What is required:
Output the line containing "i0 = 1 ; i1 = 1 ; s = 1;", then every remaining line of the entries below, exactly as written and with no other text.

*** Opening Data to examine ***

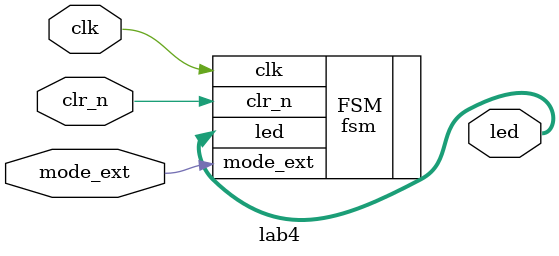
<source format=v>
module lab4(clk, clr_n, mode_ext,led);

input clk, clr_n, mode_ext;
output [3:0] led;

fsm FSM(.clk(clk), .clr_n(clr_n), .mode_ext(mode_ext),.led(led));

endmodule

</source>
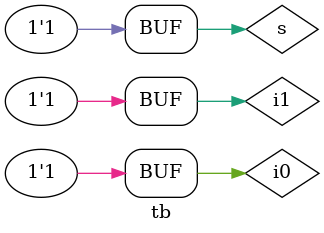
<source format=sv>
module tb;
  reg i0 , i1 , s;
  wire y;
  MUX2to1 uut1(.i0(i0) , .i1(i1) , .s(s) , .y(y));
  initial begin
    i0 = 0 ; i1 = 0 ; s = 0;
    #10;
    i0 = 0 ; i1 = 1 ; s = 0;
    #10;
    i0 = 1 ; i1 = 0 ; s = 0;
    #10;
    i0 = 1 ; i1 = 1 ; s = 0;
    #10;
    i0 = 0 ; i1 = 0 ; s = 1;
    #10;
    i0 = 0 ; i1 = 1 ; s = 1;
    #10;
    i0 = 1 ; i1 = 0 ; s = 1;
    #10;
    i0 = 1 ; i1 = 1 ; s = 1;
    #10;
  end
  initial begin
    $monitor("i0 = %0d \t i1 = %0d \t s = %0d \t y = %0d" , i0 , i1 , s , y);
  end
endmodule

</source>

*** Closing Data to examine ***

Answer box:
    i0 = 1 ; i1 = 1 ; s = 1;
    #10;
  end
  initial begin
    $monitor("i0 = %0d \t i1 = %0d \t s = %0d \t y = %0d" , i0 , i1 , s , y);
  end
endmodule

</source>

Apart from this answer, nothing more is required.